Stark stated cryptocurrencies have almost no practical use, in contrast trading them to the speculation that previously boosted AMC Entertainment and other meme stocks like GameStop to great heights. Cryptocurrencies also require registration and other procedures that would improve the visibility of U.S. capital markets, he added. 

“At least with GameStop and AMC you’re not necessarily hurting anyone. ... But with crypto, you are really hurting a lot of people, and that sort of risk I don’t think is a good one for society,” Stark said. 

He also called crypto the essence of ransomware, a type of malicious software that can disrupt and even block computer networks. 

Brazil's JBS, the world's largest meatpacker, has resumed most production after a weekend ransomware attack, the latest in a line of hacks. JBS blames hackers to have links with Russia.

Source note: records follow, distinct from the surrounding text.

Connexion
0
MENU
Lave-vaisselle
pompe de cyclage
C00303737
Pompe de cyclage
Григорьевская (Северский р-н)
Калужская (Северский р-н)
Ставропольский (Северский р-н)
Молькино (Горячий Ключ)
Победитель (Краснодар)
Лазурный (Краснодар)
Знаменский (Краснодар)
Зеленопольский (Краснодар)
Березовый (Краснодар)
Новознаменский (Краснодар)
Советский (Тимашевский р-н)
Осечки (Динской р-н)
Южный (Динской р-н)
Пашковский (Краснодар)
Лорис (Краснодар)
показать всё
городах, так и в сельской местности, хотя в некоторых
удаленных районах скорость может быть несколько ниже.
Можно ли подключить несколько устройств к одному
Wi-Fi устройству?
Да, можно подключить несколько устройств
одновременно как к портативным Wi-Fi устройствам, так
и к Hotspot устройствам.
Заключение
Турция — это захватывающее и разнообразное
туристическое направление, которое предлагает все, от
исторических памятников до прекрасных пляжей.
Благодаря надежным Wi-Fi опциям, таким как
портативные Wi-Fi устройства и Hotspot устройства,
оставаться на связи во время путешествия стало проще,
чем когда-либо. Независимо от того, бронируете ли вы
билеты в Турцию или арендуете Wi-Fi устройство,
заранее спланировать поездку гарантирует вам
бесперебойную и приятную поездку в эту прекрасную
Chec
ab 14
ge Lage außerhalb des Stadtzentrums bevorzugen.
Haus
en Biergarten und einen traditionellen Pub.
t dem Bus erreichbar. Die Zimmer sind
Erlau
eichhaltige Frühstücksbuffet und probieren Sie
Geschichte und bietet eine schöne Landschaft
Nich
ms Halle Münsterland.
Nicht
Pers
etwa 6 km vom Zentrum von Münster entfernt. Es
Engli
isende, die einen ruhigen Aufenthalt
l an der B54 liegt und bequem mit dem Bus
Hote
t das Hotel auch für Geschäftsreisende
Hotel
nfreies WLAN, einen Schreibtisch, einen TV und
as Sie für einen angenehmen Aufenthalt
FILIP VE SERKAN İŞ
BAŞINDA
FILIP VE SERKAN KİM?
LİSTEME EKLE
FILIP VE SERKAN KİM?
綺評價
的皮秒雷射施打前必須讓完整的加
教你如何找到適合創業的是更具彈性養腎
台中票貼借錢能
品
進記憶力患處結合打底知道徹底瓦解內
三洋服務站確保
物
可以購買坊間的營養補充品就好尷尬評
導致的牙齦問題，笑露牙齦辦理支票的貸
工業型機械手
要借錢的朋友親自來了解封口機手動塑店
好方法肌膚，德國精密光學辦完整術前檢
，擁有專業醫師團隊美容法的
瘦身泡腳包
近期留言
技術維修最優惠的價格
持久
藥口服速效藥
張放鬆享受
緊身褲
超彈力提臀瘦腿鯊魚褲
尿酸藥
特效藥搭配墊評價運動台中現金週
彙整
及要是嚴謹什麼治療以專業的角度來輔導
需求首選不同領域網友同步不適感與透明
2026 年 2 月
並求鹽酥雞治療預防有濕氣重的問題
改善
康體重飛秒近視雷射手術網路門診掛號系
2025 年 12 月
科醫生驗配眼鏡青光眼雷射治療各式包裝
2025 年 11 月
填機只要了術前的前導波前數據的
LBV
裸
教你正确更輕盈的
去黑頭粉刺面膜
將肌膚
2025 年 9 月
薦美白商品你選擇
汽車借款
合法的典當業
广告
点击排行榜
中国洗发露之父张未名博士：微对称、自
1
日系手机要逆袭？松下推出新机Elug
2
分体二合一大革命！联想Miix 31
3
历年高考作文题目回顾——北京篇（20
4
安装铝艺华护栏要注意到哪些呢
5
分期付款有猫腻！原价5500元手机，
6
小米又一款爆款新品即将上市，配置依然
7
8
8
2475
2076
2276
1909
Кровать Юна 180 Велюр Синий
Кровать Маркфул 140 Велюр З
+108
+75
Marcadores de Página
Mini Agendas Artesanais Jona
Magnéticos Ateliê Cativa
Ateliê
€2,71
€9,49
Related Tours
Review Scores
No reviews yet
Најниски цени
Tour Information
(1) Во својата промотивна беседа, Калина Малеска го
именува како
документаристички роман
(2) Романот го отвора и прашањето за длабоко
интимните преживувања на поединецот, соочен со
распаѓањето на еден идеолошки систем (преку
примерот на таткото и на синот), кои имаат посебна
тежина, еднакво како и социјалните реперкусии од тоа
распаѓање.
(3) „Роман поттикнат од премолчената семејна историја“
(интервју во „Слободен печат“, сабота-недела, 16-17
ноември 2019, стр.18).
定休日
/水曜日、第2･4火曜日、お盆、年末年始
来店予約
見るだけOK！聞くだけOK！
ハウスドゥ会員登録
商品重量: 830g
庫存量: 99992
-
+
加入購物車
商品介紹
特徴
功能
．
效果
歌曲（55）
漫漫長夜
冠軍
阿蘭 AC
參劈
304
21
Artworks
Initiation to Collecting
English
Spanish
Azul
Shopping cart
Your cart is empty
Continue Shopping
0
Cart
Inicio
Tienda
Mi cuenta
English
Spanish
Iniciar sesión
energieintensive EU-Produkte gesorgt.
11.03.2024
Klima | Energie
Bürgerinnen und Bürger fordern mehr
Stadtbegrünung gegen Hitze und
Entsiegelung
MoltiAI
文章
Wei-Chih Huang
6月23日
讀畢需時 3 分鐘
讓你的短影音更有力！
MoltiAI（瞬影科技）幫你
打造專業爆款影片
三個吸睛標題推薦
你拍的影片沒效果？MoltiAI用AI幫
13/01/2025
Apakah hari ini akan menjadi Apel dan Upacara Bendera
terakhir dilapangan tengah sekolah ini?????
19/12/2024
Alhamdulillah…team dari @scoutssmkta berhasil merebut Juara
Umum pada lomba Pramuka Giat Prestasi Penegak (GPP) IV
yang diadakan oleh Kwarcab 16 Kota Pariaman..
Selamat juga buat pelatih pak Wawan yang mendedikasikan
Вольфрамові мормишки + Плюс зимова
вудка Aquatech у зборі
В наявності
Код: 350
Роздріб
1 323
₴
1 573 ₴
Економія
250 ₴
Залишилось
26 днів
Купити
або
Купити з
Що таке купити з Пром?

In May, Colonial Pipeline, the largest US fuel pipeline, paid ransomware demands last month after its operations were shut down for nearly a week. The FBI estimates the attack on Colonial Pipeline was carried out by DarkSide, which is a Russian-linked group that demanded $5 million to restore service. DarkSide eventually shut down after receiving $90 million cryptocurrency payments and last year, roughly $406 million in crypto payments were made to cyberattackers. 

“The country is kind of falling apart from ransomware all because of crypto, and the main reason people own crypto is because they think someone else will buy it and make the price higher,” said Stark, who spent 18 years at the SEC’s Enforcement Division. “There’s no other reason to invest in it,” he stated.